## SELECTED EXTRACT
===============

Va Secretary McDonald (LTC Ret) was a Airborne Ranger in the 82nd, which is apparently the same thing as Special Forces, so what gives???


----------



## Gunz (Jun 1, 2016)

Joe Cortina AKA Ricky AKA :troll:

If I'm wrong no apology forthcoming. This is like no Ranger I've ever met.


----------



## DasBoot (Jun 1, 2016)

Ocoka One said:


> Joe Cortina AKA Ricky AKA :troll:
> 
> If I'm wrong no apology forthcoming. This is like no Ranger I've ever met.


I mean he does claim C co so....:-"


----------



## SpongeBob*24 (Jun 1, 2016)

He is legit, I vouch for him

We went to MIT together for 17 degrees, bored with all the college chicks and homework we went to NASA with ideas for this international space station thingy....and Mars rovers which NASA loved....they made billions but money meant nothing to us.

After that life was so easy we decided to do the Military thing so we both joined up with 18X 40 option SEAL AFSOC Raider contracts and served as Para Troop Commanders then later Ambassadors for Embassies all over the World in some of the most scariest places like: Sweden, Finland, Brazil, and anywhere else the chicks are beautiful!

===============

## DATA EXTRACT
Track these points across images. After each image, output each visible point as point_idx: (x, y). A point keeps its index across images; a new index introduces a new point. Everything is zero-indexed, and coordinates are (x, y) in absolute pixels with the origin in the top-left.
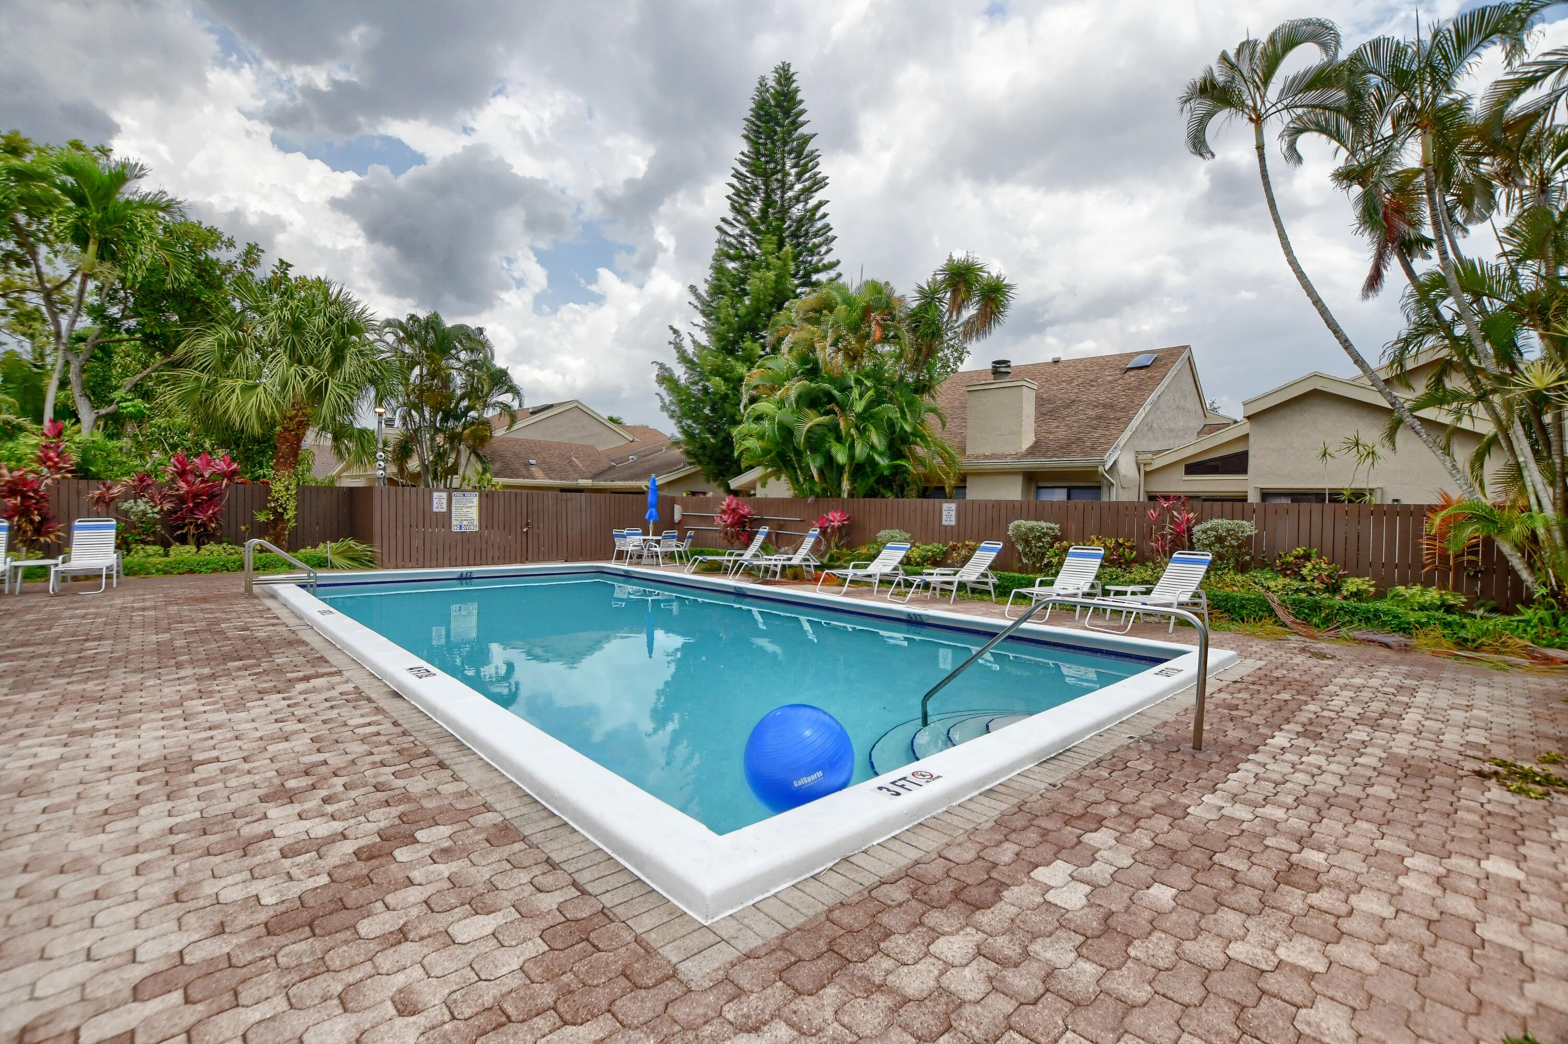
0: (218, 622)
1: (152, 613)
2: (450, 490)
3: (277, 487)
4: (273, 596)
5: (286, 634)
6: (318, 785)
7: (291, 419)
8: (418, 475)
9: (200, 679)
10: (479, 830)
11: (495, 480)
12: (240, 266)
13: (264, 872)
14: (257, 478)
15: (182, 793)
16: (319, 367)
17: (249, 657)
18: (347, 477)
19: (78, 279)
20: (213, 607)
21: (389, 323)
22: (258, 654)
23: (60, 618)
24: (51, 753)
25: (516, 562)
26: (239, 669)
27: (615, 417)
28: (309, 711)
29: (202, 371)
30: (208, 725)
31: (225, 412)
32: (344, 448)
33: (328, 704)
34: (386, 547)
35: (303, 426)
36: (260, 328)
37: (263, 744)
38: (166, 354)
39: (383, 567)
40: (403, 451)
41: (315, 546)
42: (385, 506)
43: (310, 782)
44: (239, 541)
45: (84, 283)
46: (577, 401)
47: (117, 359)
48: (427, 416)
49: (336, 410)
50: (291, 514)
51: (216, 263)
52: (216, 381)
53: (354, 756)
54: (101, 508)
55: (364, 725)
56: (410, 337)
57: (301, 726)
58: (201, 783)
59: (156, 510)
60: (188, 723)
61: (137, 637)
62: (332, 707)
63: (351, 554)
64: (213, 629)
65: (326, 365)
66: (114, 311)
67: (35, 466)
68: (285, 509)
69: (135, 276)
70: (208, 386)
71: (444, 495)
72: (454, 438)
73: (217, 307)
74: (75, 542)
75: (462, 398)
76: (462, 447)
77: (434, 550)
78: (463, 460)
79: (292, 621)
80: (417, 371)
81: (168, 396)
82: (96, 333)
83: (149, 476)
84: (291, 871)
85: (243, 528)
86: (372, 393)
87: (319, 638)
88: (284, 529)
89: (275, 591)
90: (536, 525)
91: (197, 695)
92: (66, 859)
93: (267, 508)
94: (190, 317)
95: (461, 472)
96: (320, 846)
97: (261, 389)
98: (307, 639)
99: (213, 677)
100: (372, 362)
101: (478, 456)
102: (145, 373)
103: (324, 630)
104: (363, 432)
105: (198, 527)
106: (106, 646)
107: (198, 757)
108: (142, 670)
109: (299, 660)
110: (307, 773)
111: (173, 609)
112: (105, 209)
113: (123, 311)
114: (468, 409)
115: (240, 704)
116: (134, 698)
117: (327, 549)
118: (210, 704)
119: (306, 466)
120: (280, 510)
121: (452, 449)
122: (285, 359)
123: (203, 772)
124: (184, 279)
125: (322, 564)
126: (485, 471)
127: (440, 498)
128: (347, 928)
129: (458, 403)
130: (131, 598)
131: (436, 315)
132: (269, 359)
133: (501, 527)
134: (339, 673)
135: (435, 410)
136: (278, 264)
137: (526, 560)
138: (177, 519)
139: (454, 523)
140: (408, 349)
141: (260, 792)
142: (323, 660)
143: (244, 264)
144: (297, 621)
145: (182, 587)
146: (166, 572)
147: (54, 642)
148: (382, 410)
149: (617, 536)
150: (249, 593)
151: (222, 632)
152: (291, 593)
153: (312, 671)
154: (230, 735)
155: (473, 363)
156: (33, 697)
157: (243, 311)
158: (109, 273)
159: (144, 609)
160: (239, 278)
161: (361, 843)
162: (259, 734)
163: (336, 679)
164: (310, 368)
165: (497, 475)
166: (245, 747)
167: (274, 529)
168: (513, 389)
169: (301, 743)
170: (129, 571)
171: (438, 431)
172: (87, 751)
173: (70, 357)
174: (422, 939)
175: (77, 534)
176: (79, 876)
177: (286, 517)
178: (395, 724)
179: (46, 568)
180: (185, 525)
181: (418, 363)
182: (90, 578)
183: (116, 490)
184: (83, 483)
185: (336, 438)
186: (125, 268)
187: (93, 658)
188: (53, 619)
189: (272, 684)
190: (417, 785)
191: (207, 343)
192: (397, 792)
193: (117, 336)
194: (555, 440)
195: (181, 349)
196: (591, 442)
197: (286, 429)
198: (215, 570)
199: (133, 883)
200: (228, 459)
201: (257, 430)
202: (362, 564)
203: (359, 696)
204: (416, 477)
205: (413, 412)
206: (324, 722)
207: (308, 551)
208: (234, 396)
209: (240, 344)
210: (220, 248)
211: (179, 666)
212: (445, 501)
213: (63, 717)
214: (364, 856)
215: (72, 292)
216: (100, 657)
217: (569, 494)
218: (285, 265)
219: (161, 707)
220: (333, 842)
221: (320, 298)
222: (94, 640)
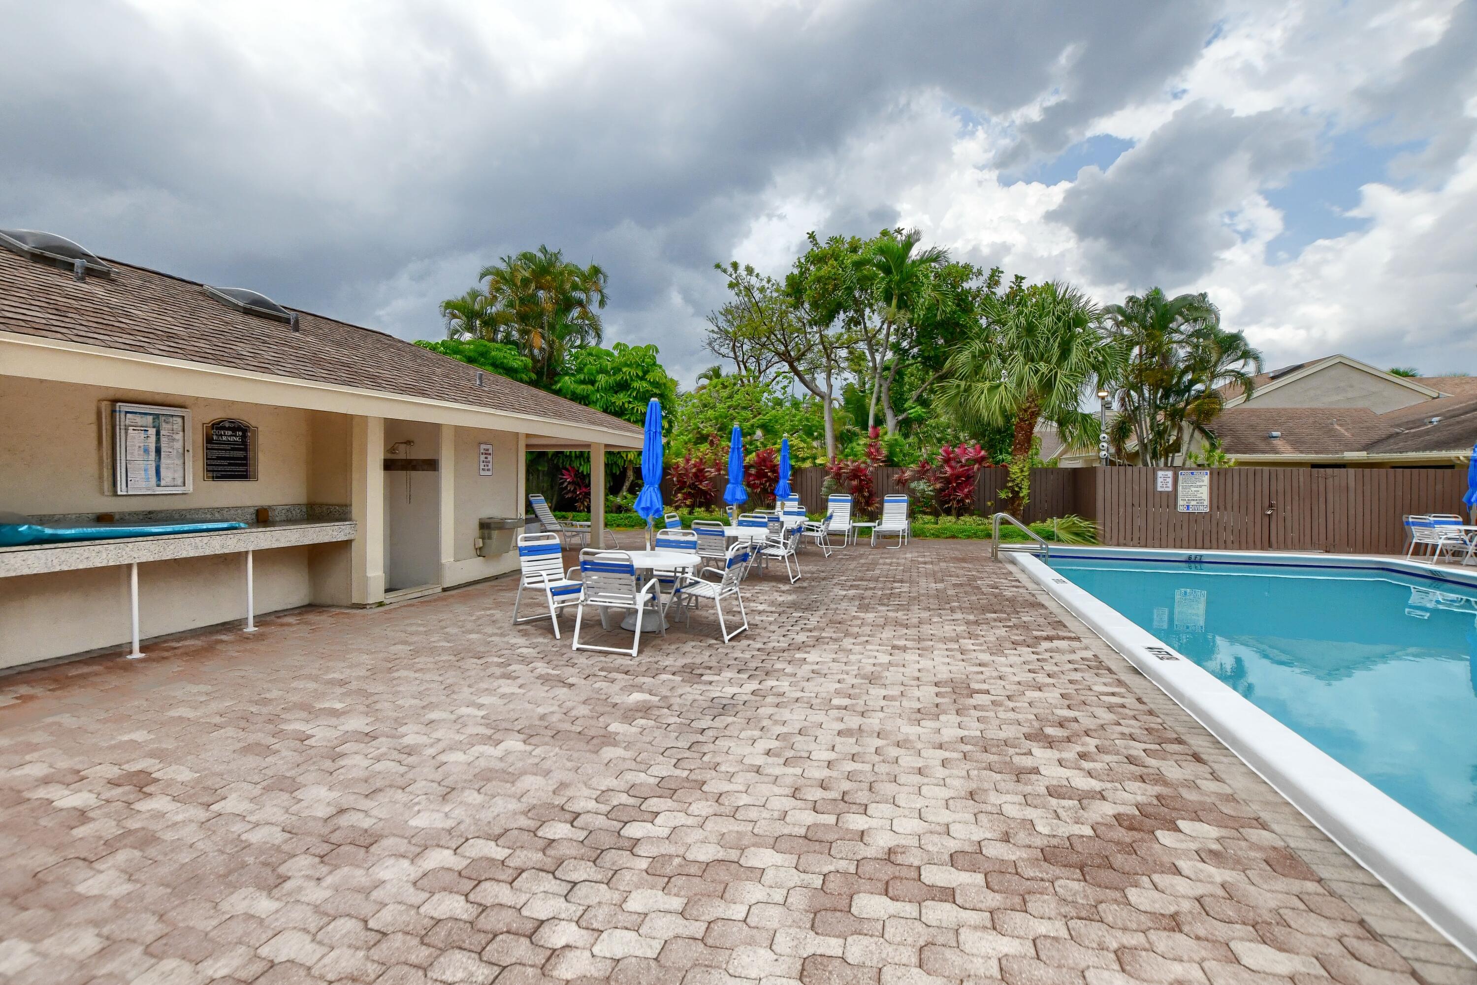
0: (975, 579)
1: (931, 566)
2: (1176, 470)
3: (1014, 469)
4: (1013, 562)
5: (1028, 597)
6: (1073, 740)
7: (1026, 411)
8: (1137, 454)
9: (968, 623)
10: (1254, 846)
11: (1228, 456)
12: (985, 289)
13: (1035, 802)
14: (997, 463)
15: (966, 712)
16: (1048, 362)
17: (1001, 611)
18: (1066, 459)
19: (885, 326)
20: (970, 566)
21: (1107, 310)
22: (1008, 610)
23: (878, 564)
24: (884, 659)
25: (1255, 548)
26: (995, 620)
27: (1402, 368)
28: (1055, 668)
29: (961, 380)
30: (978, 662)
31: (977, 411)
32: (1067, 433)
33: (1071, 666)
34: (1108, 524)
35: (1035, 415)
36: (1000, 337)
37: (1021, 688)
38: (936, 370)
39: (1104, 544)
40: (1121, 431)
41: (1044, 521)
42: (1108, 485)
43: (1066, 735)
44: (985, 514)
45: (889, 328)
46: (1341, 356)
47: (906, 379)
48: (1147, 395)
49: (1065, 399)
50: (1024, 492)
51: (968, 291)
52: (970, 386)
53: (1102, 722)
54: (899, 487)
55: (1107, 694)
56: (1129, 319)
57: (1051, 681)
58: (979, 708)
59: (930, 489)
60: (964, 657)
61: (923, 582)
62: (1076, 670)
63: (1074, 529)
64: (971, 585)
65: (1054, 360)
66: (905, 344)
67: (864, 458)
68: (1020, 488)
69: (919, 315)
70: (965, 391)
71: (1170, 474)
72: (1175, 415)
73: (971, 326)
74: (885, 511)
75: (1184, 372)
76: (1184, 423)
77: (1157, 530)
78: (1186, 437)
79: (1031, 586)
80: (1136, 351)
81: (938, 403)
82: (895, 362)
83: (928, 464)
84: (1058, 811)
85: (989, 503)
86: (1095, 378)
87: (1054, 603)
88: (1019, 505)
89: (1014, 558)
90: (1281, 506)
91: (967, 635)
92: (900, 737)
93: (1007, 488)
94: (953, 339)
95: (1184, 448)
96: (1084, 798)
97: (1002, 387)
98: (1046, 604)
99: (977, 623)
100: (1097, 349)
101: (1203, 431)
102: (924, 386)
103: (1060, 597)
104: (1085, 417)
105: (958, 502)
106: (905, 588)
107: (975, 686)
108: (929, 609)
109: (1041, 620)
110: (1061, 726)
111: (943, 565)
112: (902, 271)
113: (910, 343)
114: (1192, 383)
115: (997, 649)
116: (926, 629)
117: (1054, 524)
118: (977, 645)
119: (1034, 451)
120: (1017, 489)
121: (1173, 426)
122: (1022, 358)
123: (979, 699)
124: (948, 310)
125: (1050, 537)
126: (1213, 447)
127: (1165, 477)
128: (1116, 889)
129: (1180, 378)
130: (916, 554)
131: (1157, 291)
132: (1009, 361)
133: (1236, 508)
134: (1078, 639)
135: (1155, 387)
136: (1014, 280)
137: (1268, 545)
138: (945, 496)
139: (1180, 502)
140: (1126, 331)
141: (1026, 730)
142: (1061, 624)
143: (989, 287)
144: (1036, 587)
145: (947, 548)
146: (937, 536)
147: (877, 580)
148: (1105, 394)
149: (1414, 524)
150: (995, 558)
151: (978, 588)
152: (1026, 559)
153: (1052, 633)
154: (995, 674)
155: (1197, 334)
156: (870, 616)
157: (989, 325)
158: (903, 317)
159: (925, 563)
160: (985, 299)
161: (1121, 809)
162: (1017, 679)
163: (1075, 644)
164: (1042, 363)
165: (1228, 450)
166: (1007, 687)
167: (1012, 504)
168: (1247, 355)
169: (1052, 696)
170: (916, 534)
171: (1158, 408)
172: (903, 662)
173: (882, 382)
174: (1198, 938)
175: (886, 505)
176: (908, 753)
177: (1021, 495)
178: (1139, 700)
179: (870, 528)
180: (950, 500)
181: (1138, 343)
182: (891, 537)
183: (908, 474)
184: (890, 469)
185: (1061, 423)
186: (913, 311)
187: (899, 594)
188: (874, 565)
189: (1022, 638)
190: (1172, 771)
191: (964, 357)
192: (1151, 771)
193: (907, 362)
194: (1306, 405)
195: (947, 364)
196: (1360, 404)
197: (1022, 420)
198: (969, 537)
199: (940, 772)
200: (978, 446)
201: (1000, 421)
202: (1084, 539)
203: (1098, 665)
204: (1133, 457)
205: (1132, 392)
206: (1071, 682)
207: (1038, 525)
208: (983, 397)
209: (988, 353)
210: (971, 279)
211: (952, 610)
212: (1170, 481)
213: (887, 633)
214: (1126, 823)
215: (881, 336)
216: (903, 594)
217: (1329, 471)
218: (1019, 279)
219: (945, 640)
220: (1093, 798)
221: (1050, 300)
222: (898, 582)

===============

## TASK A
Return, verbatim, the passage of the forum thread on the Ranger claim from "I mean he does" up to and including "chicks are beautiful!".
## TASK B
Resume the forum thread on the Ranger claim at the point where it stops, writing the next portion of the exchange.

## ANSWER AREA A
I mean he does claim C co so....:-"


----------



## SpongeBob*24 (Jun 1, 2016)

He is legit, I vouch for him

We went to MIT together for 17 degrees, bored with all the college chicks and homework we went to NASA with ideas for this international space station thingy....and Mars rovers which NASA loved....they made billions but money meant nothing to us.

After that life was so easy we decided to do the Military thing so we both joined up with 18X 40 option SEAL AFSOC Raider contracts and served as Para Troop Commanders then later Ambassadors for Embassies all over the World in some of the most scariest places like: Sweden, Finland, Brazil, and anywhere else the chicks are beautiful!

## ANSWER AREA B
After 20 years We got bored with all the hot chicks and free booze so we went back to the Military and taught SEALs and MARSOC and Green Berets how to kill bad guys cause that's all we knew.  All this time we never taught the Air Force anything cause honestly JC was always so jealous of their hair, and how good it always looked. 

We separated a few months ago when he decided that money meant more then freedom, he got a gig over in the Middle East Training the ISIL and turned into a muslim.  I hope his Quaran keeps him warm at night!!!!!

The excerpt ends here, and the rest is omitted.